In most of the Muslim world, although women have served as informal spiritual leaders, official positions of religious power have been the preserve of men. But now in Turkey, hundreds of female preachers, known as vaizes, are working in state-run mosques, and women have also been appointed to lead Turks making the pilgrimage to Mecca. In Egypt, Al-Azhar University has approved the printing and distribution of the first Quranic interpretation written by a woman. From India to Syria, women are becoming muftis, authorized to issue fatwas, or religious decisions.
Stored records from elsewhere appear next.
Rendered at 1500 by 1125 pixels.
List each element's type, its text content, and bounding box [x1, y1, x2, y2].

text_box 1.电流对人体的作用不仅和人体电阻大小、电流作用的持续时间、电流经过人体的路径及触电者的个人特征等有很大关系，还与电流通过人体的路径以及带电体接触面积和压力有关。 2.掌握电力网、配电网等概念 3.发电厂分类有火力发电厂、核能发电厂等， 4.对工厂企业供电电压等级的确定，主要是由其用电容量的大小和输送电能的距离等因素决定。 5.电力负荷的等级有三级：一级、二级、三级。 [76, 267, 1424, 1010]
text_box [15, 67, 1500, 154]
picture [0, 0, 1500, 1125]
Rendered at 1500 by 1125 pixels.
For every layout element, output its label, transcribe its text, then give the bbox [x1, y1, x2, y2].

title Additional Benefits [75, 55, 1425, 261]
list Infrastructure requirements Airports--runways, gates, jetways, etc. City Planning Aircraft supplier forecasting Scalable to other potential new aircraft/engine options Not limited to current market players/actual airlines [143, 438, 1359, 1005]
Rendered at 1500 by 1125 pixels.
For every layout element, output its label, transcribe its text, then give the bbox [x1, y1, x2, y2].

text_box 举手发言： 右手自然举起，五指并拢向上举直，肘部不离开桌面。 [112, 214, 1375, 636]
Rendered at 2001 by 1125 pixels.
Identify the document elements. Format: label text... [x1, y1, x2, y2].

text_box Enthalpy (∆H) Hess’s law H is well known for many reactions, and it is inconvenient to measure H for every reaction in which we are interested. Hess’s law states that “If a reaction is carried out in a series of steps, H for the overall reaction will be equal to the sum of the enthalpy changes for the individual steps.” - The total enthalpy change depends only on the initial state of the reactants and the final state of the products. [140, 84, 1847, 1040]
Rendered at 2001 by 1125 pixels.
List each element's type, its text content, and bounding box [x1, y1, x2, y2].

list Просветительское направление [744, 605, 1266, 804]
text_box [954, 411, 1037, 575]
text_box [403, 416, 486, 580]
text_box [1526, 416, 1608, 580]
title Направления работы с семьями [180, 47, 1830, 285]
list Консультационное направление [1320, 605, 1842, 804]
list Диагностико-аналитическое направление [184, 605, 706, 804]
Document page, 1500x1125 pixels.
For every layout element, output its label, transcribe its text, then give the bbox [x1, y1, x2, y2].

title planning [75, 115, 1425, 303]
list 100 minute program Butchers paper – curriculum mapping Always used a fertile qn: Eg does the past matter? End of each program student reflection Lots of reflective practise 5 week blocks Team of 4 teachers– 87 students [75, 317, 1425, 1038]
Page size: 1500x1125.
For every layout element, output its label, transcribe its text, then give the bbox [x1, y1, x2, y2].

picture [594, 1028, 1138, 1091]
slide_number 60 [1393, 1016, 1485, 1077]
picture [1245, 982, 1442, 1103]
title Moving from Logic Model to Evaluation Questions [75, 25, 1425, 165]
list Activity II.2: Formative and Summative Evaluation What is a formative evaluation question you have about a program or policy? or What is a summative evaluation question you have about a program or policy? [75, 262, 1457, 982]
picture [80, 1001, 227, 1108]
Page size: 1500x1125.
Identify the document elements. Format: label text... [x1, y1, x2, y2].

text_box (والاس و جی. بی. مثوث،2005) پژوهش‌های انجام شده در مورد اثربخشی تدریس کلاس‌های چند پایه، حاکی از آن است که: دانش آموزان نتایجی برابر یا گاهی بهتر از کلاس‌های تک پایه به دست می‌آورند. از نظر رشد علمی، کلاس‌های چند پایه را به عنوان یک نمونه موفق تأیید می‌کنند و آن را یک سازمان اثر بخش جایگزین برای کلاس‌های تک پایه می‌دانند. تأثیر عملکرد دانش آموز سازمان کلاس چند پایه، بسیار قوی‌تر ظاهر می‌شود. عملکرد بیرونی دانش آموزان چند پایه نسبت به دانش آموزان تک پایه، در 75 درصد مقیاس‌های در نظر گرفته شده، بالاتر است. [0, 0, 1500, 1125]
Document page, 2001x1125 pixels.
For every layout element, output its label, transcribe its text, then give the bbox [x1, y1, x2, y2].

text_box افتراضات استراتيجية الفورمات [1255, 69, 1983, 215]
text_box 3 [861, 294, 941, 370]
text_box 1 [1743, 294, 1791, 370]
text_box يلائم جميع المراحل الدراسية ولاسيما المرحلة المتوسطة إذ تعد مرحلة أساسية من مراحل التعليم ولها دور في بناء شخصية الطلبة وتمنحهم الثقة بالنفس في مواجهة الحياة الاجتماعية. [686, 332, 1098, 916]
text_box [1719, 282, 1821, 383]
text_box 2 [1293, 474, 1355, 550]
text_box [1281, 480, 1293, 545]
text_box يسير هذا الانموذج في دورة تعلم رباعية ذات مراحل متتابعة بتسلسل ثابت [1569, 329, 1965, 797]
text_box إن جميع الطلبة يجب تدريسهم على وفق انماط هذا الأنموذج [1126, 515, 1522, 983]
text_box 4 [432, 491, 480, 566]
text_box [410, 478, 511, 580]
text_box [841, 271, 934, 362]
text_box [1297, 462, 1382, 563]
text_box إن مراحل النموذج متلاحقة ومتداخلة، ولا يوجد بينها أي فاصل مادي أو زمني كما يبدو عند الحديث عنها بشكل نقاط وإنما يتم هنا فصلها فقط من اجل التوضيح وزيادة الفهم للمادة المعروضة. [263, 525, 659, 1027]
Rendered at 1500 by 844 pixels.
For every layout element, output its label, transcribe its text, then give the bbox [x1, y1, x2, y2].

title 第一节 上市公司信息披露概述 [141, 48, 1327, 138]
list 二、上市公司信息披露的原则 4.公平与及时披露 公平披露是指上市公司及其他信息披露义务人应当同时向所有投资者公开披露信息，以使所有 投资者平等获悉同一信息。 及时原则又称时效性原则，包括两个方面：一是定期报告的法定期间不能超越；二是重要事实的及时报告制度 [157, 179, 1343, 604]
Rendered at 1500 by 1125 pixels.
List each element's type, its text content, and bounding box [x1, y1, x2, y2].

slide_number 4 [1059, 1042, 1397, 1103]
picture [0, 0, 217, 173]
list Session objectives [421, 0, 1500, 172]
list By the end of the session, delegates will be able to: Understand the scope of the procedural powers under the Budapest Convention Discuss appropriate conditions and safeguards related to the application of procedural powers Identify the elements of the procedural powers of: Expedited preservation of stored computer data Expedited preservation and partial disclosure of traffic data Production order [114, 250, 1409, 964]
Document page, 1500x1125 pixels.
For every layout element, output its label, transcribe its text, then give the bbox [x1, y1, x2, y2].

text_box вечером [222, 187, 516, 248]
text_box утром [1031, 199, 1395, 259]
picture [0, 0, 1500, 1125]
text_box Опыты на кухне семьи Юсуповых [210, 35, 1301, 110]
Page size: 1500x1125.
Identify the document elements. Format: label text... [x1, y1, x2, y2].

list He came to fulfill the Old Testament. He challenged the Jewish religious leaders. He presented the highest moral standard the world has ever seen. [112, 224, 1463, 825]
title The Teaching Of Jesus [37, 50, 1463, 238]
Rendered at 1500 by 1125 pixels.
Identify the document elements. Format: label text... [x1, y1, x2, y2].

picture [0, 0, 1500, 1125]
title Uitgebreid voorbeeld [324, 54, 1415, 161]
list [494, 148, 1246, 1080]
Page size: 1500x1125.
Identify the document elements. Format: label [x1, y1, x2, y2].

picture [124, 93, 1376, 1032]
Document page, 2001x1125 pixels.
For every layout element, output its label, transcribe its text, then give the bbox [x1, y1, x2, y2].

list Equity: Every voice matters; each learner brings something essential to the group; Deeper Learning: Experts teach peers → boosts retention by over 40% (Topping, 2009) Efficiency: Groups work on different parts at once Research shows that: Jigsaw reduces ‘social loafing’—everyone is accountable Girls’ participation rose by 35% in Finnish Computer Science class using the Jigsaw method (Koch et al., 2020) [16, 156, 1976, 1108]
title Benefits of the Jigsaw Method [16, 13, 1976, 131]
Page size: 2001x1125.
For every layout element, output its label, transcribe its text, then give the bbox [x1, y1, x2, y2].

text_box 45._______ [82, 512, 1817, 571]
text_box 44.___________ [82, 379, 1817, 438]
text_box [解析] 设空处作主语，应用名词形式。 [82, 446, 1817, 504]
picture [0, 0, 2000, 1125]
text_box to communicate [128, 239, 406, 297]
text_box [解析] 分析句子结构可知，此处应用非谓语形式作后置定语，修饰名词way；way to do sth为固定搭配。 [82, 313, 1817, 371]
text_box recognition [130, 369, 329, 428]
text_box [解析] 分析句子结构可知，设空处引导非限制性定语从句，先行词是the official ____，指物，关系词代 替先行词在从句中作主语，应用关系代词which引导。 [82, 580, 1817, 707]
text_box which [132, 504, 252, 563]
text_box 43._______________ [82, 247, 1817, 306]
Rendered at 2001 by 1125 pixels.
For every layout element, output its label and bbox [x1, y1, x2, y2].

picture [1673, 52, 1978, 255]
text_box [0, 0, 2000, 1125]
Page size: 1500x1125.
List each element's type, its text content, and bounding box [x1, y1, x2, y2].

Morocco, a country of 34 million people, is poor, with double-digit unemployment in urban shantytowns and isolated rural villages. Young people are vulnerable to alcohol abuse, drugs, sniffing glue -- and religious extremism, the murshidas said.
The murshidas spend much of their time at the mosque, giving lectures to women, taking questions and offering counseling on personal problems. They also often visit hospitals and prisons. Sometimes they appear on television and radio programs and take calls from listeners.
People want to talk about marital problems, AIDS, rape, teen pregnancy. They come to them in crisis: The woman with cancer who had lost the will to live and wanted to quit treatment. The boy who had a fight with his father and ran away to a blacksmith shop where he found work.
Prerequisites for admission to the murshida program include an honors bachelor's degree and memorization of at least half of the Quran. The 45-week training includes courses in psychology, law, history, communication and religion -- the same coursework an imam goes through.
"I always dreamed of being a leader," Nassi said. She received her B.A. in Islamic studies from Mohammed V University in Rabat, then worked as an artist and volunteered in her local mosque. She was part of the first class of murshidas to graduate in 2006.
She often becomes close to those she counsels, including the 18-year-old drug user who had been cast out of her parents' house. She is proud of the impact she has had on her life. "After she was released, she went home," Nassi said.